What needs to be done: Look through the records that follow. Copy every line containing the word "ILIAS".

Records supplied:

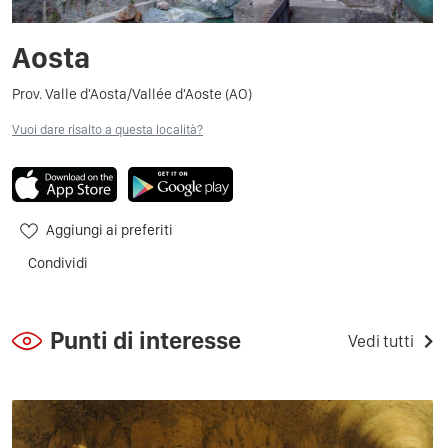
Aosta
Prov. Valle d'Aosta/Vallée d'Aoste (AO)
Vuoi dare risalto a questa località?
Aggiungi ai preferiti
Condividi
Punti di interesse
Vedi tutti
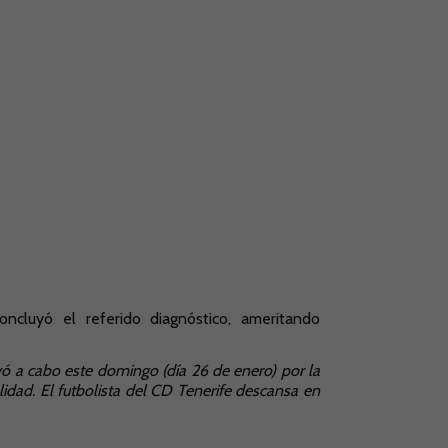
oncluyó el referido diagnóstico, ameritando
evó a cabo este domingo (día 26 de enero) por la
idad. El futbolista del CD Tenerife descansa en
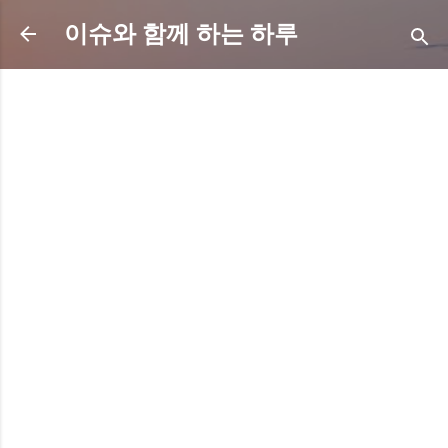
기본 콘텐츠로 건너뛰기
이슈와 함께 하는 하루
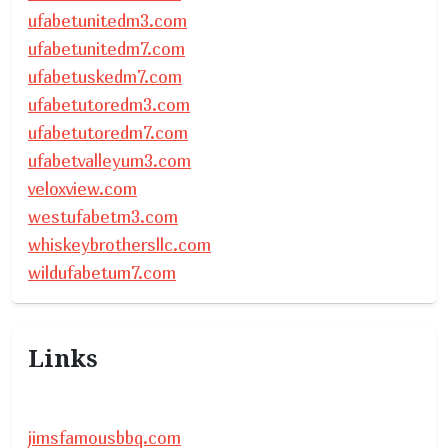
ufabetunitedm3.com
ufabetunitedm7.com
ufabetuskedm7.com
ufabetutoredm3.com
ufabetutoredm7.com
ufabetvalleyum3.com
veloxview.com
westufabetm3.com
whiskeybrothersllc.com
wildufabetum7.com
Links
jimsfamousbbq.com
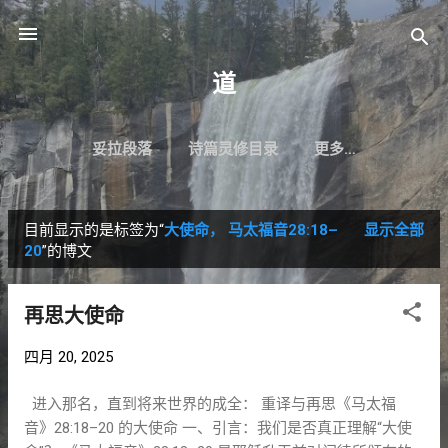
跳至主要内容
道
妥拉段落
诗篇灵修目录
更多…
目前显示的是标签为“
大使命， 马太福音28:18–
显示全部
博
20
”的博文
文
再思大使命
四月 20, 2025
进入那名，直到将来世界的成全： 重译与再思《马太福
音》28:18–20 的大使命 一、引言：我们是否真正理解“大使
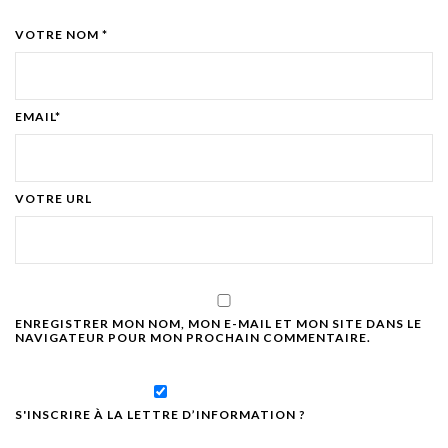
VOTRE NOM *
EMAIL*
VOTRE URL
ENREGISTRER MON NOM, MON E-MAIL ET MON SITE DANS LE
NAVIGATEUR POUR MON PROCHAIN COMMENTAIRE.
S'INSCRIRE À LA LETTRE D’INFORMATION ?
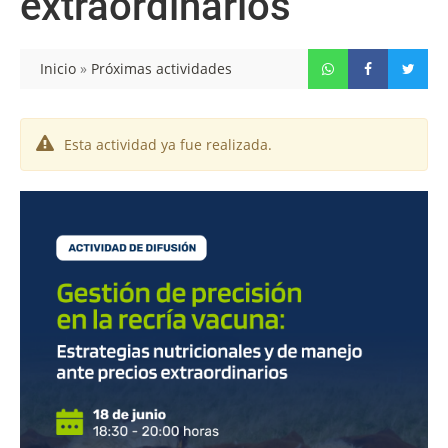
extraordinarios"
Inicio
»
Próximas actividades
Esta actividad ya fue realizada.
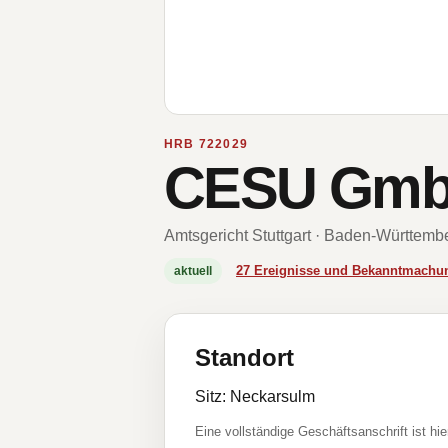
HRB 722029
CESU Gm
Amtsgericht Stuttgart · Baden-Württemb
27 Ereignisse und Bekanntmachu
aktuell
Standort
Sitz: Neckarsulm
Eine vollständige Geschäftsanschrift ist hie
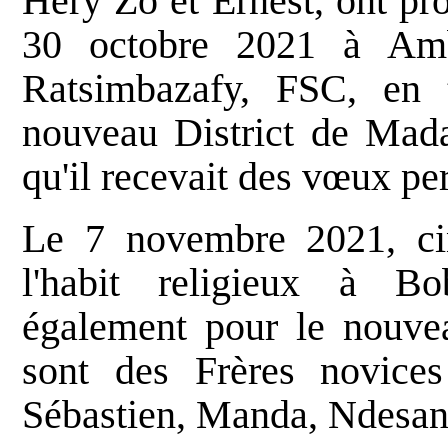
Hery Zo et Ernest, ont pr
30 octobre 2021 à Ambo
Ratsimbazafy, FSC, en 
nouveau District de Madag
qu'il recevait des vœux pe
Le 7 novembre 2021, ci
l'habit religieux à Bo
également pour le nouve
sont des Frères novice
Sébastien, Manda, Ndesan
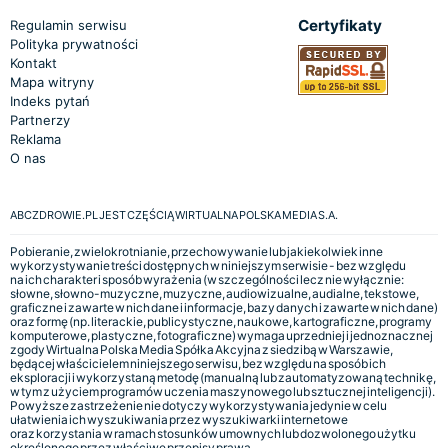
Certyfikaty
Regulamin serwisu
Polityka prywatności
Kontakt
Mapa witryny
Indeks pytań
Partnerzy
Reklama
O nas
ABCZDROWIE.PL JEST CZĘŚCIĄ WIRTUALNA POLSKA MEDIA S.A.
Pobieranie, zwielokrotnianie, przechowywanie lub jakiekolwiek inne
wykorzystywanie treści dostępnych w niniejszym serwisie - bez względu
na ich charakter i sposób wyrażenia (w szczególności lecz nie wyłącznie:
słowne, słowno-muzyczne, muzyczne, audiowizualne, audialne, tekstowe,
graficzne i zawarte w nich dane i informacje, bazy danych i zawarte w nich dane)
oraz formę (np. literackie, publicystyczne, naukowe, kartograficzne, programy
komputerowe, plastyczne, fotograficzne) wymaga uprzedniej i jednoznacznej
zgody Wirtualna Polska Media Spółka Akcyjna z siedzibą w Warszawie,
będącej właścicielem niniejszego serwisu, bez względu na sposób ich
eksploracji i wykorzystaną metodę (manualną lub zautomatyzowaną technikę,
w tym z użyciem programów uczenia maszynowego lub sztucznej inteligencji).
Powyższe zastrzeżenie nie dotyczy wykorzystywania jedynie w celu
ułatwienia ich wyszukiwania przez wyszukiwarki internetowe
oraz korzystania w ramach stosunków umownych lub dozwolonego użytku
określonego przez właściwe przepisy prawa.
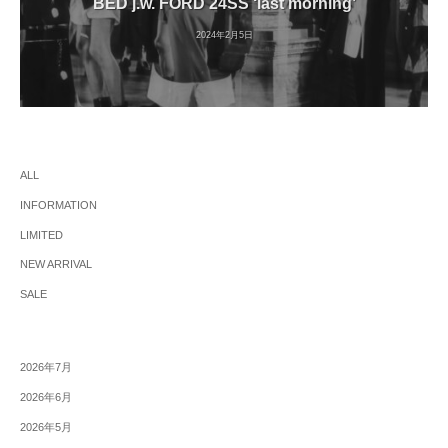
BED j.w. FORD 24SS ‘last morning’
2024年2月5日
ALL
INFORMATION
LIMITED
NEW ARRIVAL
SALE
2026年7月
2026年6月
2026年5月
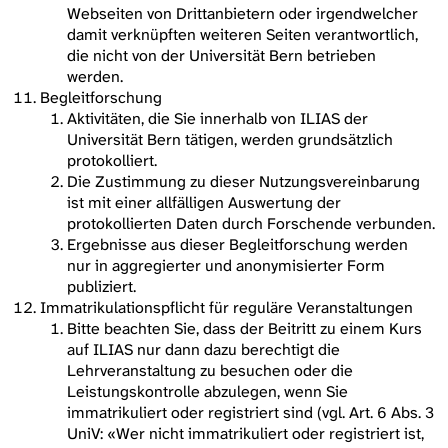
Webseiten von Drittanbietern oder irgendwelcher
damit verknüpften weiteren Seiten verantwortlich,
die nicht von der Universität Bern betrieben
werden.
Begleitforschung
Aktivitäten, die Sie innerhalb von ILIAS der
Universität Bern tätigen, werden grundsätzlich
protokolliert.
Die Zustimmung zu dieser Nutzungsvereinbarung
ist mit einer allfälligen Auswertung der
protokollierten Daten durch Forschende verbunden.
Ergebnisse aus dieser Begleitforschung werden
nur in aggregierter und anonymisierter Form
publiziert.
Immatrikulationspflicht für reguläre Veranstaltungen
Bitte beachten Sie, dass der Beitritt zu einem Kurs
auf ILIAS nur dann dazu berechtigt die
Lehrveranstaltung zu besuchen oder die
Leistungskontrolle abzulegen, wenn Sie
immatrikuliert oder registriert sind (vgl. Art. 6 Abs. 3
UniV: «Wer nicht immatrikuliert oder registriert ist,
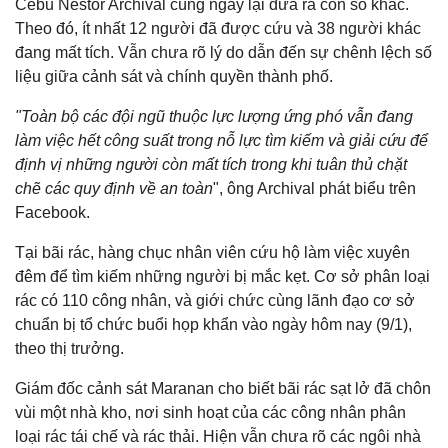
Cebu Nestor Archival cùng ngày lại đưa ra con số khác.
Theo đó, ít nhất 12 người đã được cứu và 38 người khác
đang mất tích. Vẫn chưa rõ lý do dẫn đến sự chênh lệch số
liệu giữa cảnh sát và chính quyền thành phố.
"Toàn bộ các đội ngũ thuộc lực lượng ứng phó vẫn đang
làm việc hết công suất trong nỗ lực tìm kiếm và giải cứu để
định vị những người còn mất tích trong khi tuân thủ chặt
chẽ các quy định về an toàn
", ông Archival phát biểu trên
Facebook.
Tại bãi rác, hàng chục nhân viên cứu hộ làm việc xuyên
đêm để tìm kiếm những người bị mắc kẹt. Cơ sở phân loại
rác có 110 công nhân, và giới chức cùng lãnh đạo cơ sở
chuẩn bị tổ chức buổi họp khẩn vào ngày hôm nay (9/1),
theo thị trưởng.
Giám đốc cảnh sát Maranan cho biết bãi rác sạt lở đã chôn
vùi một nhà kho, nơi sinh hoạt của các công nhân phân
loại rác tái chế và rác thải. Hiện vẫn chưa rõ các ngôi nhà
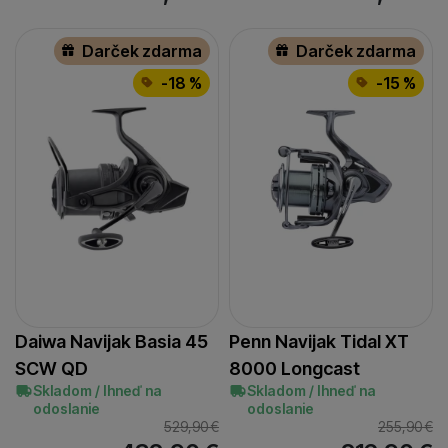
700/0,35
(
1
)
680
(
1
)
720/0,30
(
3
)
702
(
1
)
Darček zdarma
Darček zdarma
750/0,30
(
1
)
713
(
1
)
-18 %
-15 %
750/0,33
(
1
)
720
(
1
)
880/0,30
(
1
)
750
(
1
)
760
(
1
)
778
(
1
)
795
(
1
)
850
(
1
)
Daiwa Navijak Basia 45
Penn Navijak Tidal XT
SCW QD
8000 Longcast
Skladom / Ihneď na
Skladom / Ihneď na
odoslanie
odoslanie
529,90
€
255,90
€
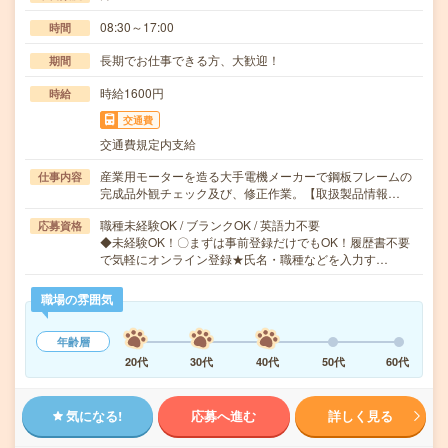
08:30～17:00
時間
長期でお仕事できる方、大歓迎！
期間
時給1600円
時給
交通費
交通費規定内支給
産業用モーターを造る大手電機メーカーで鋼板フレームの
仕事内容
完成品外観チェック及び、修正作業。【取扱製品情報…
職種未経験OK / ブランクOK / 英語力不要
応募資格
◆未経験OK！〇まずは事前登録だけでもOK！履歴書不要
で気軽にオンライン登録★氏名・職種などを入力す…
職場の雰囲気
年齢層
20代
30代
40代
50代
60代
気になる!
応募へ進む
詳しく見る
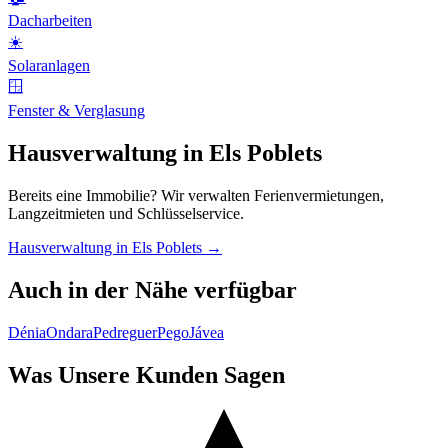
Dacharbeiten
☀️
Solaranlagen
🪟
Fenster & Verglasung
Hausverwaltung in Els Poblets
Bereits eine Immobilie? Wir verwalten Ferienvermietungen,
Langzeitmieten und Schlüsselservice.
Hausverwaltung in Els Poblets →
Auch in der Nähe verfügbar
Dénia
Ondara
Pedreguer
Pego
Jávea
Was Unsere Kunden Sagen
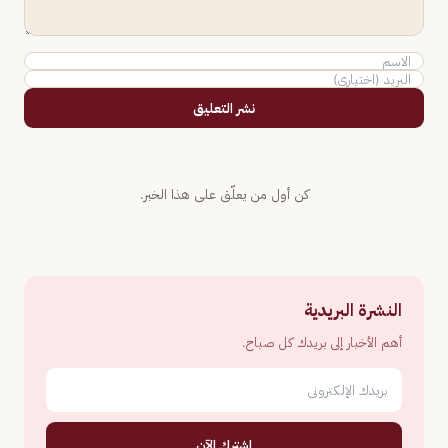
نشر التعليق
كن أول من يعلّق على هذا الخبر.
النشرة البريدية
أهم الأخبار إلى بريدك كل صباح.
اشترك الآن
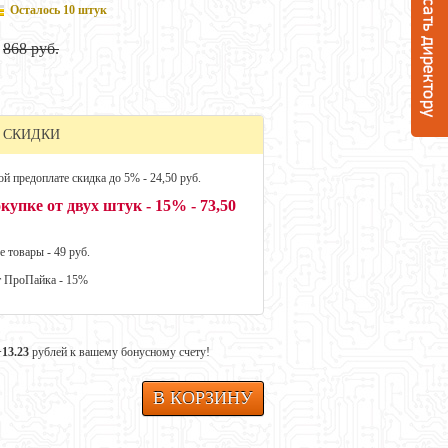
Осталось 10 штук
868 руб.
 СКИДКИ
й предоплате скидка до 5% - 24,50 руб.
купке от двух штук - 15% - 73,50
е товары - 49 руб.
т ПроПайка - 15%
+13.23
рублей к вашему бонусному счету!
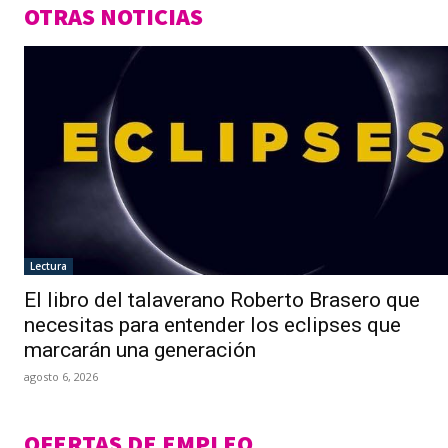
OTRAS NOTICIAS
Lectura
El libro del talaverano Roberto Brasero que
necesitas para entender los eclipses que
marcarán una generación
agosto 6, 2026
OFERTAS DE EMPLEO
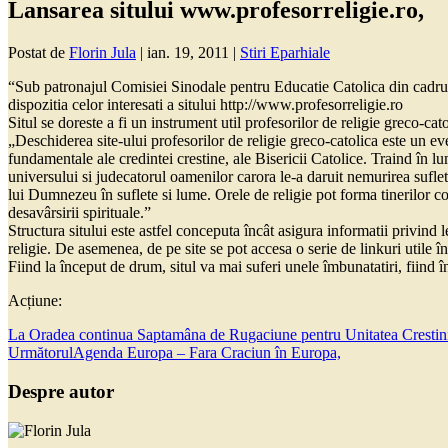
Lansarea sitului www.profesorreligie.ro,
Postat de
Florin Jula
|
ian. 19, 2011
|
Stiri Eparhiale
“Sub patronajul Comisiei Sinodale pentru Educatie Catolica din cadrul
dispozitia celor interesati a sitului http://www.profesorreligie.ro
Situl se doreste a fi un instrument util profesorilor de religie greco-ca
„Deschiderea site-ului profesorilor de religie greco-catolica este un ev
fundamentale ale credintei crestine, ale Bisericii Catolice. Traind în lu
universului si judecatorul oamenilor carora le-a daruit nemurirea sufletu
lui Dumnezeu în suflete si lume. Orele de religie pot forma tinerilor c
desavârsirii spirituale.”
Structura sitului este astfel conceputa încât asigura informatii privind
religie. De asemenea, de pe site se pot accesa o serie de linkuri utile în
Fiind la început de drum, situl va mai suferi unele îmbunatatiri, fiind 
Acțiune:
La Oradea continua Saptamâna de Rugaciune pentru Unitatea Crestini
Următorul
Agenda Europa – Fara Craciun în Europa,
Despre autor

Exercise response:
Aktivitäten, die Sie innerhalb von ILIAS der
auf ILIAS nur dann dazu berechtigt die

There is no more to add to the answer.